**ЗАДАНИЕ A:**
Ответьте на вопросы по фрагменту текста о Борисе Павловиче, приведенному ниже:
(i) Чье решение названо в тексте безответственным?
(ii) Какие три качества Борису Павловичу, согласно тексту, повезло иметь?
(iii) От чего, по словам текста, зависит яркость замещения объективного частным?
* * * * * * * * *
Добавить в цитаты Настройки чтения

Страница 69 из 89

Люди по природе своей не приспособлены жить в условиях такого длительного стресса, пикового по своей интенсивности, какой выпал Борису Павловичу из-за безответственного решения Крымского трибунала. Это чудо, что этот могучий человек вообще не сломался, хотя можно без сомнения утверждать, что именно это решение в конце концов повлияло на исход его жизни.

Так завершилась роковая драма, отравившая лучшие годы жизни Бориса Павловича.

Но как ему удалось с нею справиться? Чем он нейтрализовал запредельные нервные перегрузки, свалившиеся на него из-за бед внешнего мира? Как подавлял обиды на допущенную по отношению к нему несправедливость? За счет чего утолял желание доказать свою невиновность?

Ну, прежде всего, ему повезло иметь исключительно гибкую данность к восстановлению, сильные инстинкты и прекрасное физическое саморегулирование.

Человеку, как известно, свойственно любую объективную беду переводить в конкретную — чтобы бороться и побеждать, чтобы создавалась видимость соизмеримости той беды и собственных возможностей вынести ее. Иначе говоря, любые сильные переживания человек уравновешивает чем-то менее опасным и хорошо известным, на что способен влиять. Чем сильнее инстинкты, тем ярче выражается это замещение одного другим, объективного — частным.
* * * * * * * * *
**ЗАДАНИЕ B:** Найдите среди строк ниже все, в которых встречается слово «What», и выпишите их с учетом регистра букв.

**ИСХОДНЫЕ ДАННЫЕ:**
* * * * * * * * *
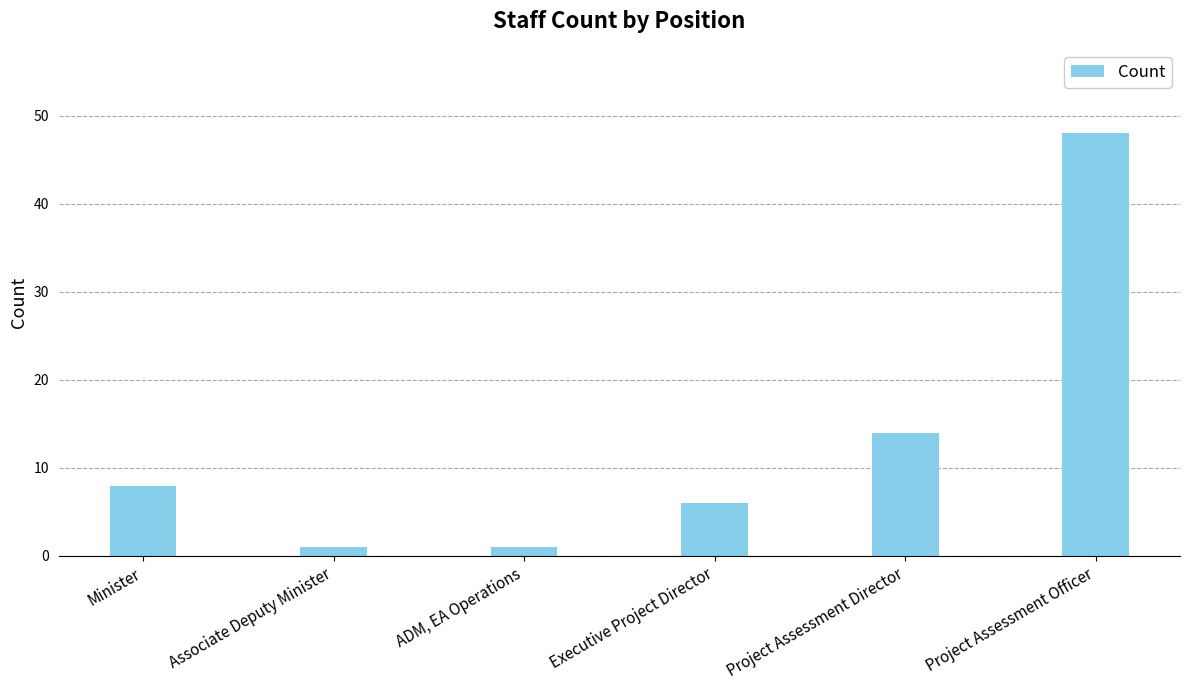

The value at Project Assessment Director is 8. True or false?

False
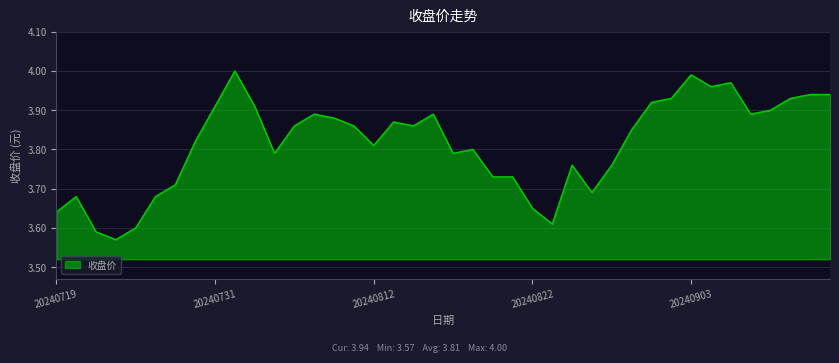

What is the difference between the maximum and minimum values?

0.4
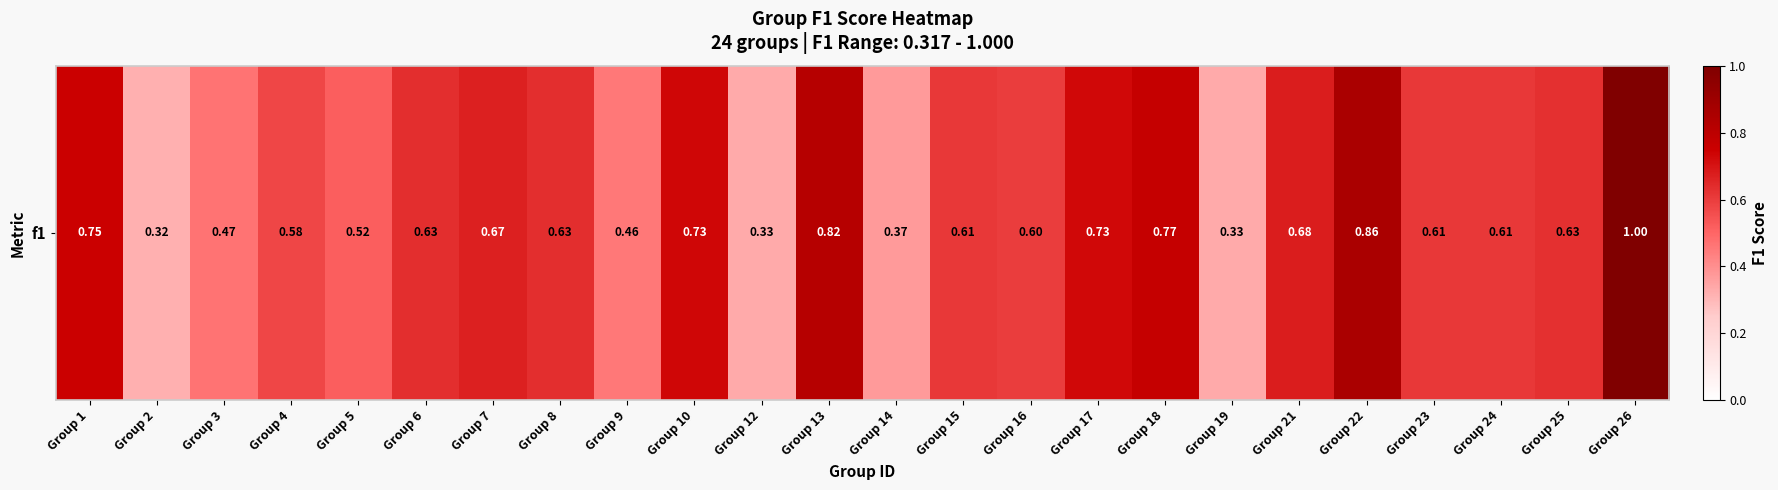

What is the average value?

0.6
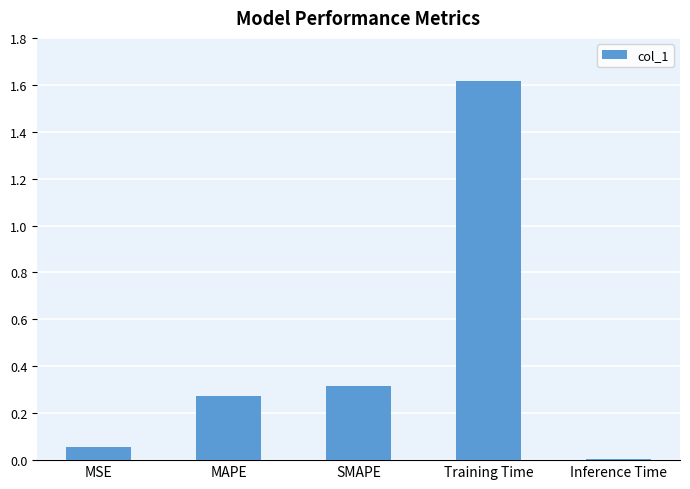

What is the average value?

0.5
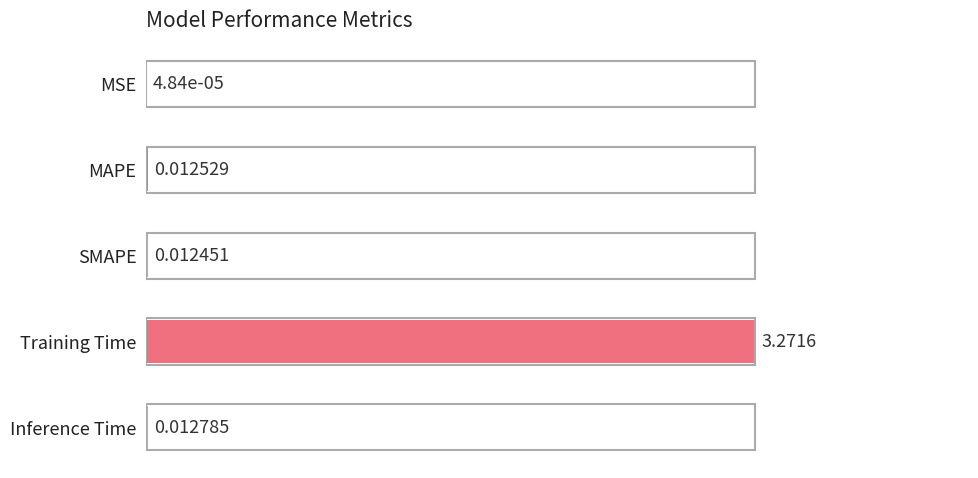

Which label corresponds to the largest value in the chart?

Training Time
* * * * * * * * *
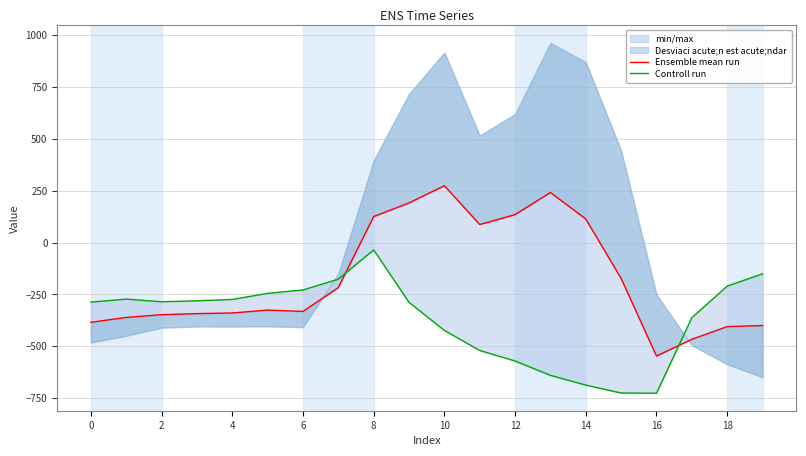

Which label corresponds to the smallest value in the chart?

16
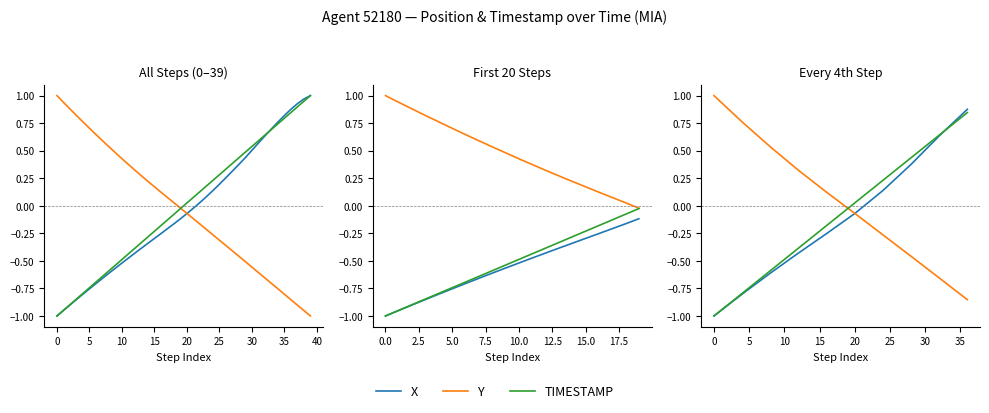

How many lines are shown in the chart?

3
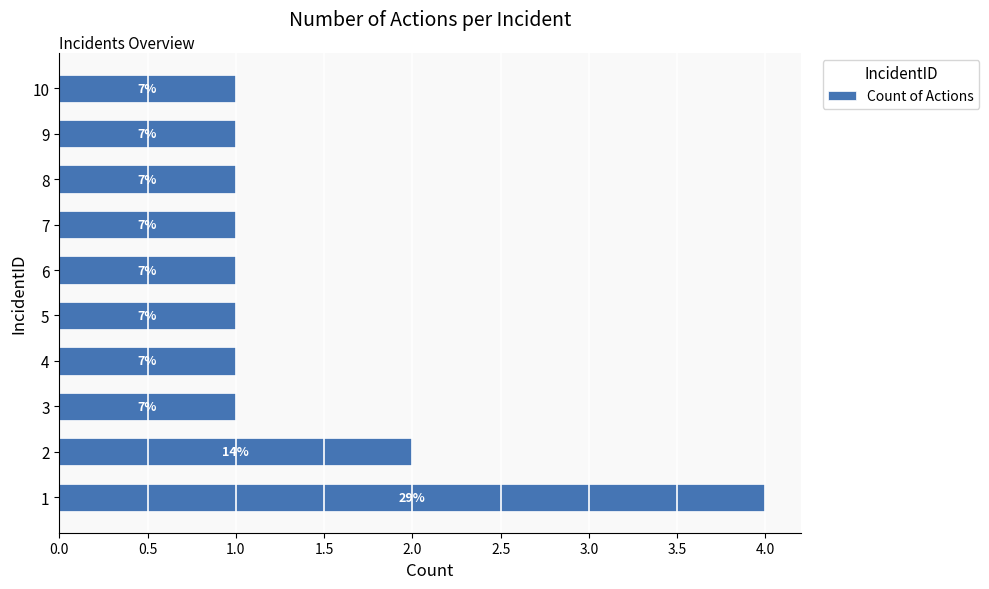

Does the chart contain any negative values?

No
* * * * * * * * *
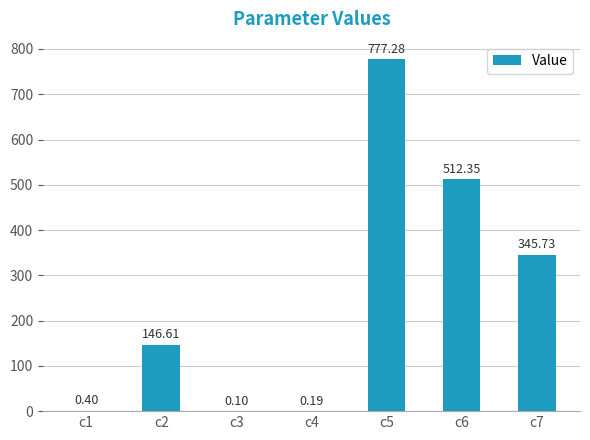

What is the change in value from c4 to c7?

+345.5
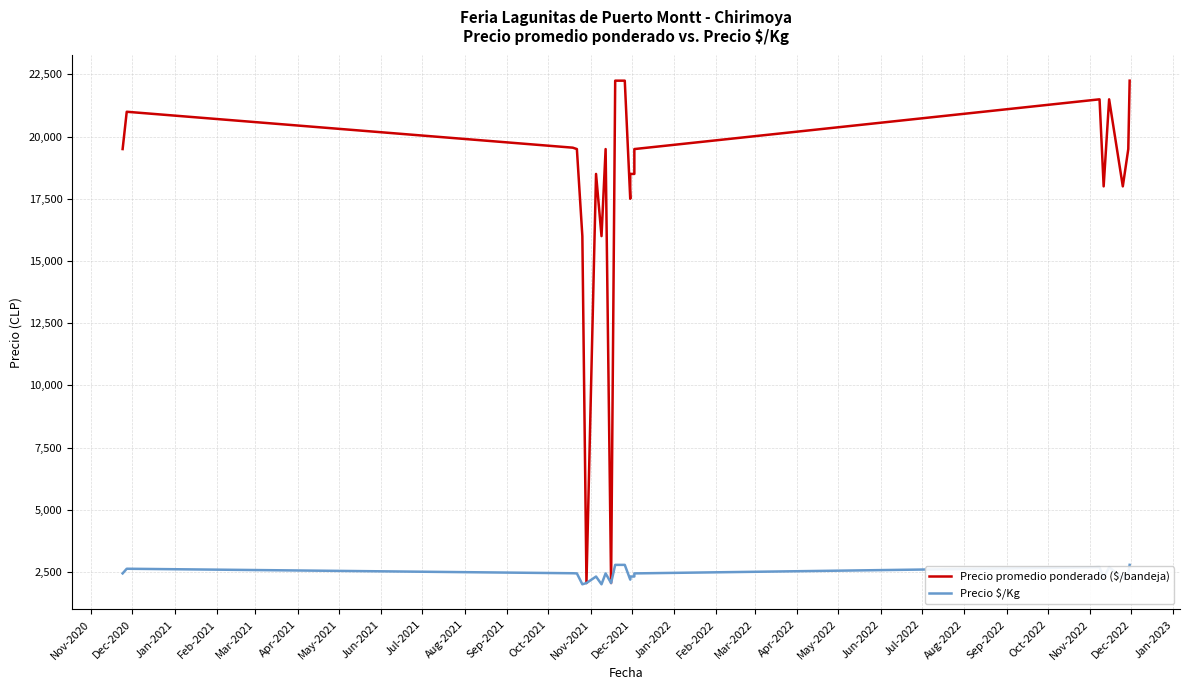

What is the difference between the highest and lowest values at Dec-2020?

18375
* * * * * * * * *
**ОТВЕТ К ЗАДАНИЮ A:**
(i) Решение Крымского трибунала.
(ii) Исключительно гибкую данность к восстановлению, сильные инстинкты и прекрасное физическое саморегулирование.
(iii) От силы инстинктов: чем они сильнее, тем ярче выражается это замещение.

**ОТВЕТ К ЗАДАНИЮ B:**
What is the difference between the maximum and minimum values?
What is the average value?
What is the average value?
What is the change in value from c4 to c7?
What is the difference between the highest and lowest values at Dec-2020?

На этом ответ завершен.